= Charles Eloi Demarquet =

French military officer

Charles Eloi Demarquet (June 13, 1796 – February 26, 1870) was one of the principal aides-de-camp of Simón Bolívar (the first name is sometimes given only as "Eloy" or "Eloi").

Originally a French officer, he fought for Napoleon, probably at Waterloo, and may have lost three fingers in that battle. He joined Bolivar early enough to have been one of the principal figures mentioned at the Battle of Carabobo. In Ecuador, he made friends with Jean-Baptiste Boussingault, who later became a famous chemist and left memoirs which describe both his time in South America in general and his relations with Demarquet in particular:

    I had been very close to Demarquet (Eloi), whom I had known in Quito, where he was married. ... It was in Jamaica that he met Bolivar, after he [Bolivar] was obliged to leave, having been defeated at Cartagena by Morillo's troops. It was there that Bolivar recruited several French military men who were to follow him when he returned to Venezuela.
Demarquet became his first aide de camp, he fought all the wars of independence, starting in 1816 or 1817, he accompanied the Liberator in the Peru campaign...
Demarquet was an honest man in every sense of the word. In the course of his difficult and dangerous career, he suffered much in the milieu in which circumstances obliged him to live; he had an enchanting good humor, which did not exclude a great sensitivity.

(Note that "first aide de camp" here refers to rank, not chronology – chronologically, Ibarra and O'Leary were Bolivar's first aides-de-camp.)

From early on, he was promoted regularly until attaining the rank of Colonel (in 1829). By July 26, 1822, he was already close enough to Bolivar to be one of the few people present at the Guayaquil conference, when Bolivar and José de San Martín met. According to Lafond de Lurcy, he acted as Bolivar's secretary on that occasion.

In 1823, he became engaged to Manuela Fernandez-Salvador and Gomez de la Torre, daughter of the prominent jurist José Fernández Salvador, married her then or soon after and settled in Quito. The bride's father was also a close associate of Bolívar.
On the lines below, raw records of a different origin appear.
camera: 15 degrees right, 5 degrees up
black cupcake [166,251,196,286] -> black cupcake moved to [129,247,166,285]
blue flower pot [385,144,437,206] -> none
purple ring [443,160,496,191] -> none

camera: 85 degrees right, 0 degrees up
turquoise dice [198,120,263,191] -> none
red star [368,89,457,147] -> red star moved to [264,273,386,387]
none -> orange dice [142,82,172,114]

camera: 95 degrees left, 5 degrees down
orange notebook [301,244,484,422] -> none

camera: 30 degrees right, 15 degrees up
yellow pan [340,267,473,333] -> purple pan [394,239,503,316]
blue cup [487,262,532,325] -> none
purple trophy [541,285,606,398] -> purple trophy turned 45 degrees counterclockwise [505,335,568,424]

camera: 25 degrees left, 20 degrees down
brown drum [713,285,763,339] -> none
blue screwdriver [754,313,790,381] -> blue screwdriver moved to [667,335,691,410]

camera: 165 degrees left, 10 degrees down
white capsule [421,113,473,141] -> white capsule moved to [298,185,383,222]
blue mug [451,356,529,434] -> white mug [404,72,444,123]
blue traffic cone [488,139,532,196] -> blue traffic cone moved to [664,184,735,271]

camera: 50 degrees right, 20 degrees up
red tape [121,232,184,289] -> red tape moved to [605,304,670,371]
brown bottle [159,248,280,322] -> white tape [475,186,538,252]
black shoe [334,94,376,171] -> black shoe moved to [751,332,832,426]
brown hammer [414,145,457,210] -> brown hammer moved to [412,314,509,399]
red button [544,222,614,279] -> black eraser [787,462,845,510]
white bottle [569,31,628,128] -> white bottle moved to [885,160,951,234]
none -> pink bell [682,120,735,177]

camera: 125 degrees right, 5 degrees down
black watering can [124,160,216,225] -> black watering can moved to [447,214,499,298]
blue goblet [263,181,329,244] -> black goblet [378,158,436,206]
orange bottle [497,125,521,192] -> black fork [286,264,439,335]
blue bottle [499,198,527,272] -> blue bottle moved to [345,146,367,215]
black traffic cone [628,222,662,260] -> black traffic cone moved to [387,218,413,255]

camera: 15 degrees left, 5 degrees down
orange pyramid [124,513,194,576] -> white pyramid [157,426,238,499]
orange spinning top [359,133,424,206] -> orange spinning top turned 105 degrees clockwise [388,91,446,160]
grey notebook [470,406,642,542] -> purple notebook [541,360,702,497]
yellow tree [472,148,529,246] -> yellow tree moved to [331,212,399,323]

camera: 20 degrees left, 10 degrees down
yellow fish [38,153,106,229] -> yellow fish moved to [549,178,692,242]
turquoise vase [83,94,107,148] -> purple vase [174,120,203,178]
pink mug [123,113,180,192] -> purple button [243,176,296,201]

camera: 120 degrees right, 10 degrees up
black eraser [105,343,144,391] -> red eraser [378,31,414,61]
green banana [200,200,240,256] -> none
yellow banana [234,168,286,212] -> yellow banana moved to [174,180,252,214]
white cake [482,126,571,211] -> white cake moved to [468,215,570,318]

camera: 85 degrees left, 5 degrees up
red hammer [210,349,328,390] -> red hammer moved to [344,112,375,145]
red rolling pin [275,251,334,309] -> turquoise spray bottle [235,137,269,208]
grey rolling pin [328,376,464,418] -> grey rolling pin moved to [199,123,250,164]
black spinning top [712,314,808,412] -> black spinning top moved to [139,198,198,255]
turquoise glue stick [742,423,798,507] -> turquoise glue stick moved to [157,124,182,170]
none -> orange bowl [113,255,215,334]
During the repression of the uprising of Pasto (1823), he signed numerous orders on Bolivar's behalf. He appears to have been one of the principal agents working for support of Bolivar as a dictator, notably in 1826. When Bolivar's mistress Manuela Sáenz took a perilous journey from Quito to Bogota (12/1827-1/1828), he served as her escort. During the Colombian-Peruvian conflict over Guayaquil, he served as Bolivar's representative to the Peruvian government (1829). Bolivar subsequently recommended him for the Holland legation, but Bolivar's resignation and then death (1830) prevented further action on this.

Boussingualt: "Before the death of general Bolivar, he had already left service, did business in Quito, Lima, Choco, earned a good enough fortune and came to live in Paris, with his family...".

After Bolivar's death, Demarquet served General Florès (the first leader of the new nation of Ecuador) for some time before again retiring. He subsequently went into (or exclusively engaged in) business but also served Ecuador again in its conflicts with Florès.
He ended his days in Paris and died there on February 27, 1870. He is buried in Père Lachaise Cemetery.

Demarquet, though less known today than other of Bolivar's associates, was closely identified with him at the time and his character was praised as honest, faithful and dependable by a variety of sources, among them Bolivar, Florès, Boussingault, and Lafond de Lurcy.

Among his notable descendants are his own oldest son, Carlos, an Ecuadorian politician who served as Quito's cantonal leader (Jefe Politico) from 1886 to 1892, and the French historian and Academician Jean-Jacques Chevallier.